Token budgets scale with repository size (30k-150k input tokens) and traversal depth (shallow→deep). The system automatically allocates resources based on what it’s discovering.

Small result sets use single-pass synthesis (one LLM call). Large result sets trigger map-reduce synthesis (cluster chunks, synthesize clusters, combine summaries). Output is always a structured markdown report with architectural insights and file.ts:45 citations.

Code research doesn’t blindly pass all collected chunks to synthesis. After BFS exploration completes, the system performs a final reranking pass against your original query to filter for quality and relevance:

  1. File-level reranking: All discovered files are reranked using the reranker model against your original question
  2. Token budget allocation: Files are prioritized by relevance score, and only the highest-scoring files fit within the synthesis token budget
  3. Chunk filtering: Only chunks from budgeted files make it to the final synthesis

This implements a classic precision-recall tradeoff—cast a wide net during exploration (maximize recall), then filter for quality before synthesis (maximize precision).

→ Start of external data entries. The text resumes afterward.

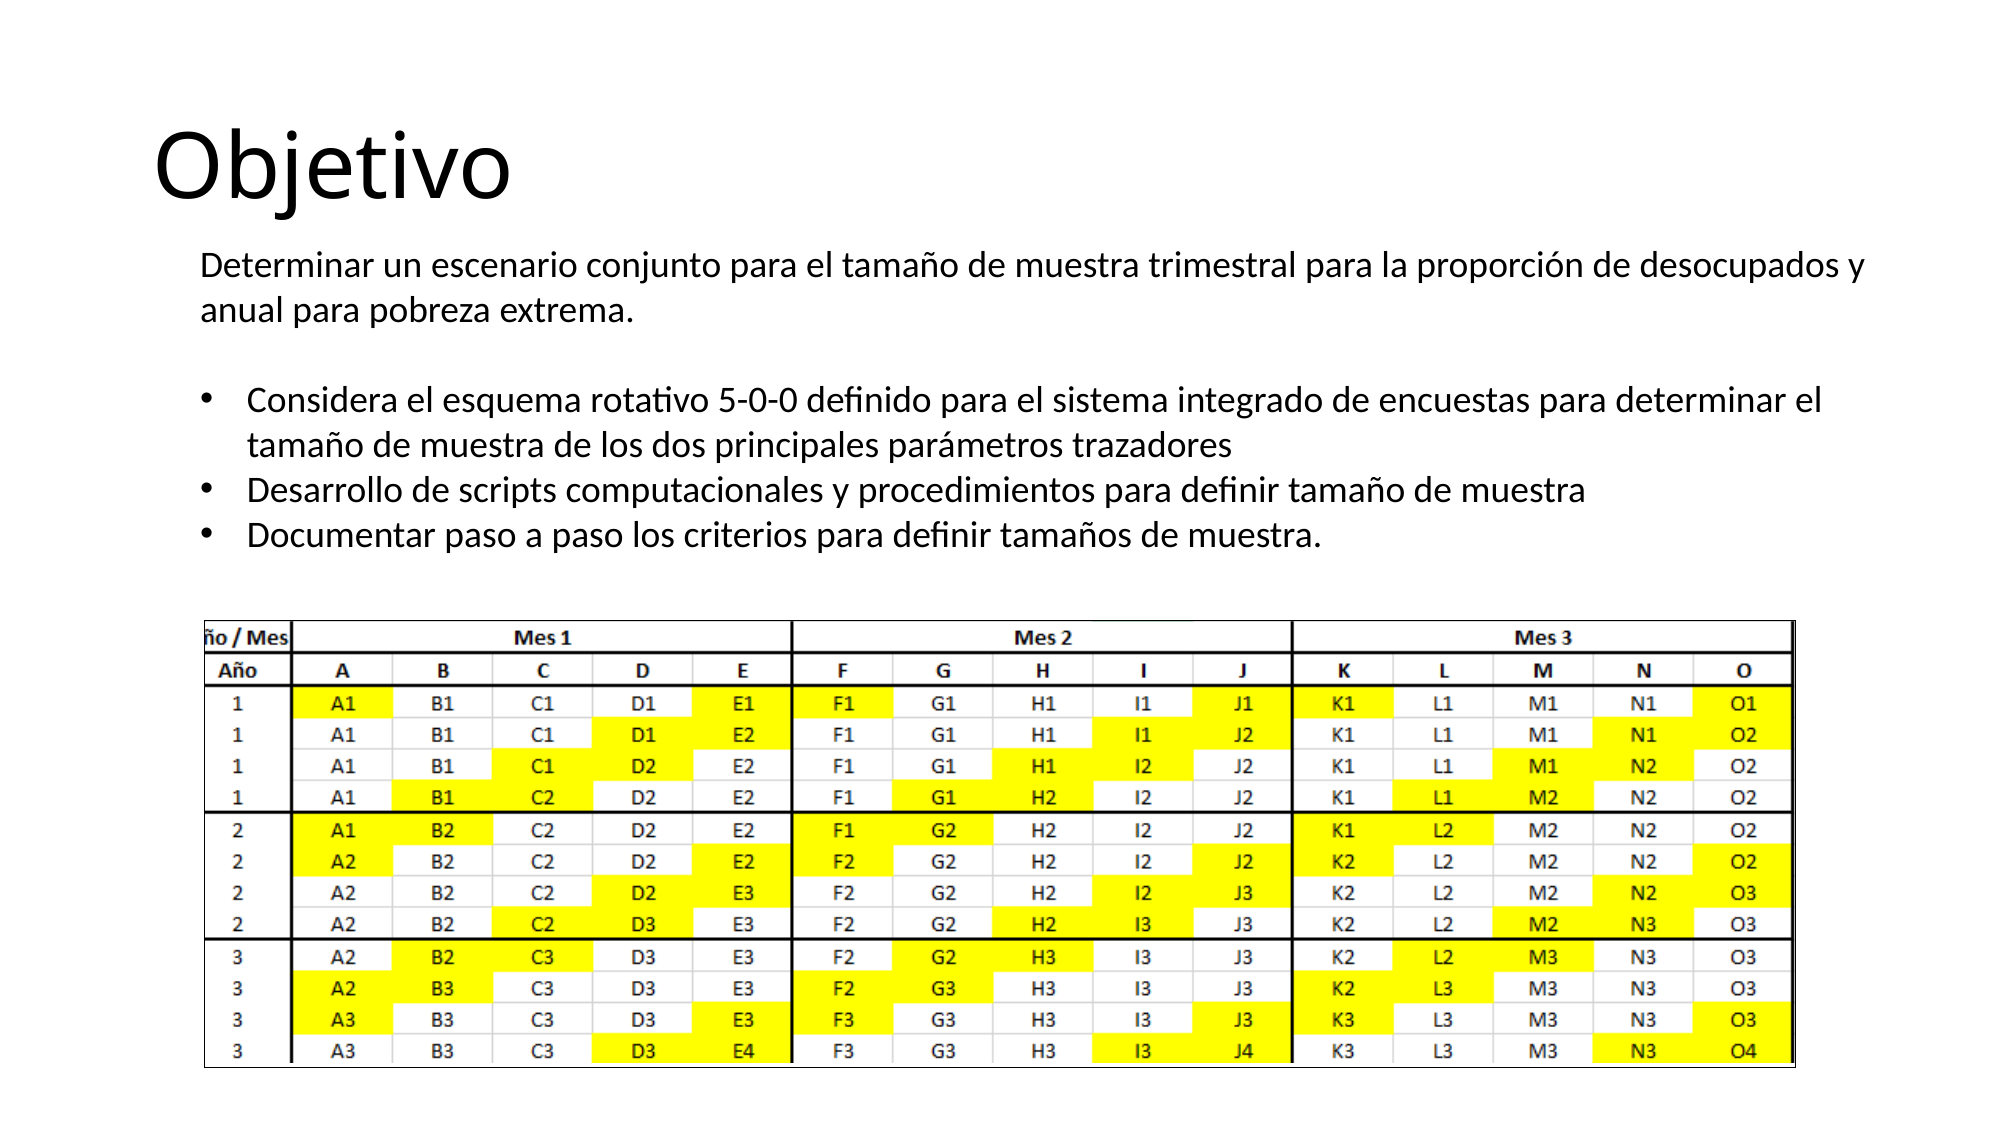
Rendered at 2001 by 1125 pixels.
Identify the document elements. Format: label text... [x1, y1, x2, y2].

picture [204, 620, 1796, 1068]
text_box Determinar un escenario conjunto para el tamaño de muestra trimestral para la proporción de desocupados y anual para pobreza extrema. Considera el esquema rotativo 5-0-0 definido para el sistema integrado de encuestas para determinar el tamaño de muestra de los dos principales parámetros trazadores Desarrollo de scripts computacionales y procedimientos para definir tamaño de muestra Documentar paso a paso los criterios para definir tamaños de muestra. [185, 232, 1923, 653]
title Objetivo [137, 59, 1863, 278]
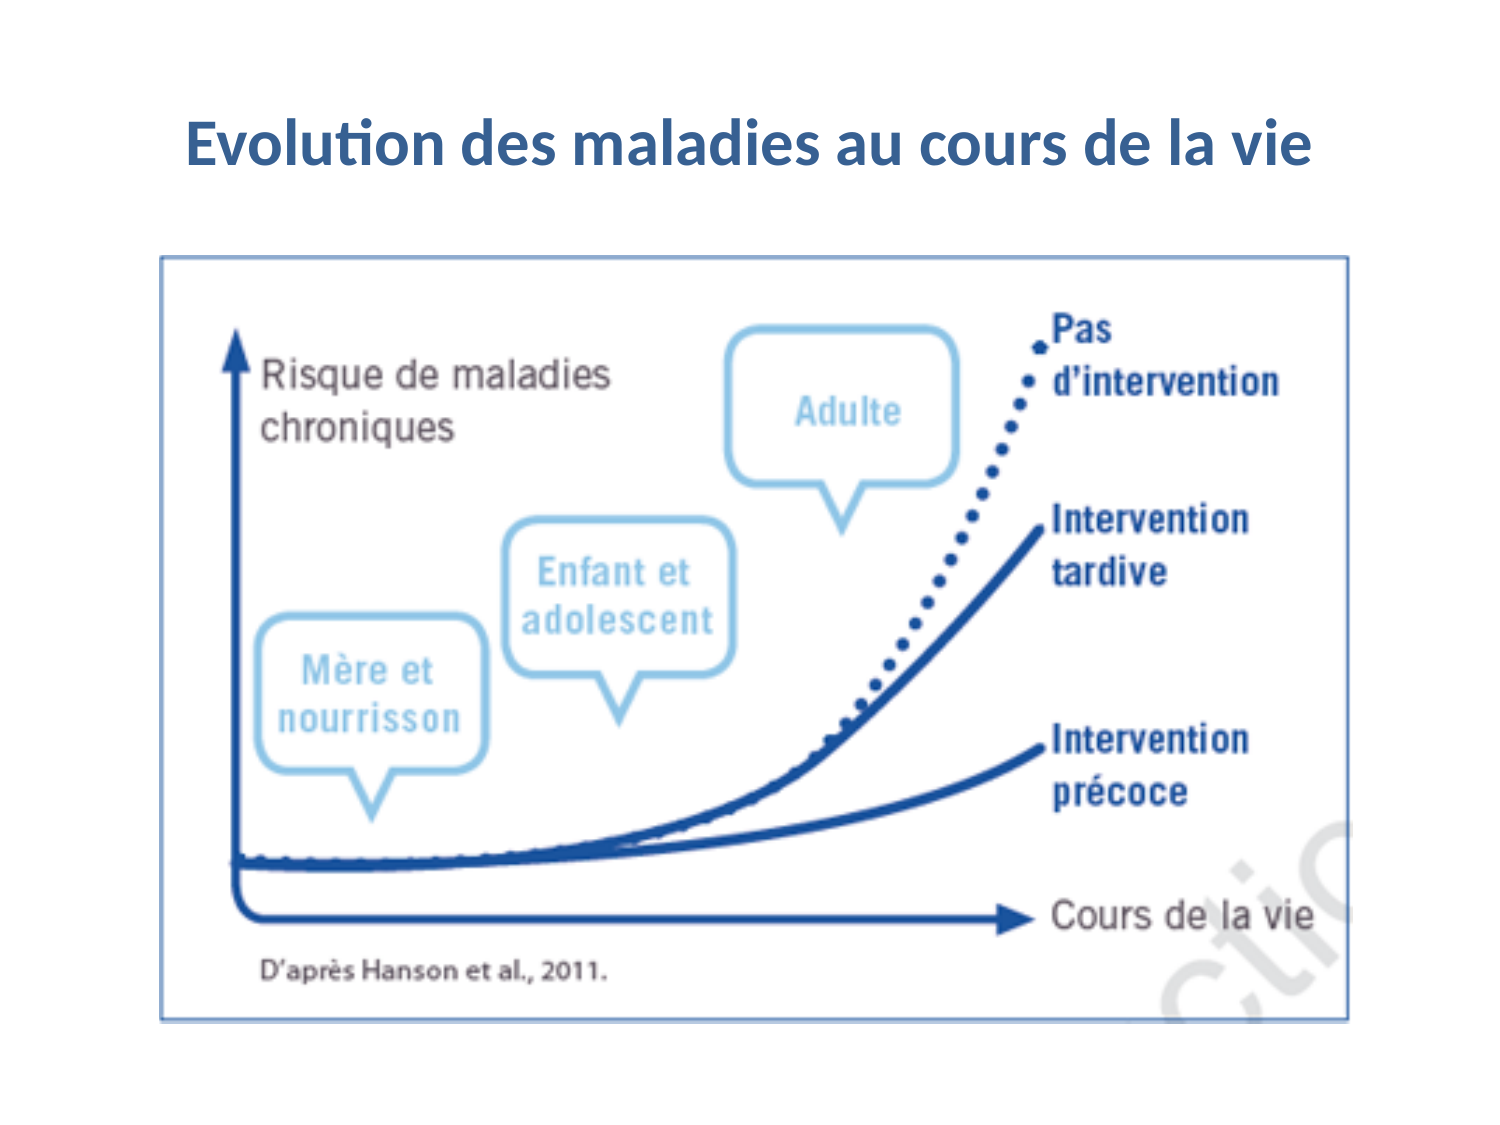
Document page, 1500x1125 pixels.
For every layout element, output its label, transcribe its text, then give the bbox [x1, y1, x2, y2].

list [159, 255, 1353, 1024]
title Evolution des maladies au cours de la vie [75, 45, 1425, 233]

Low-relevance findings are excluded, ensuring the LLM synthesizes only the most pertinent architectural insights.

When semantic clustering produces multiple clusters from filtered results, the system uses two-phase HDBSCAN clustering with map-reduce synthesis to prevent context collapse:

  1. Phase 1 (Natural Boundary Discovery): HDBSCAN (Hierarchical Density-Based Spatial Clustering) discovers natural semantic boundaries in the embedding space, grouping files where they are cohesively related rather than forcing arbitrary partitions. This respects the inherent structure of your codebase, identifying both semantically dense clusters and outliers that don’t fit natural groupings.

  2. Phase 2 (Token-Budget Grouping): Clusters are greedily merged based on centroid distance while respecting the 30k token limit per cluster, preserving semantic coherence during merging.

Files are partitioned into token-bounded clusters, synthesized in parallel with cluster-local citations [1][2][3], then deterministically remapped to global numbers before the reduce phase combines summaries.

This avoids progressive compression loss from iterative summarization chains (summary → summary-of-summary). Each cluster synthesizes once with full context, preserving architectural details while enabling arbitrary scaling. Cluster-local citation namespaces enable maximum parallelism—no coordination needed during map phase. The reduce LLM integrates remapped summaries with explicit instructions to preserve citations (not generate new ones), ensuring every [N] traces to actual source files.

Result: 10KB repos use single-pass synthesis (k=1), 1M+ LOC repos automatically scale to map-reduce (k=5+) without context collapse or citation hallucination.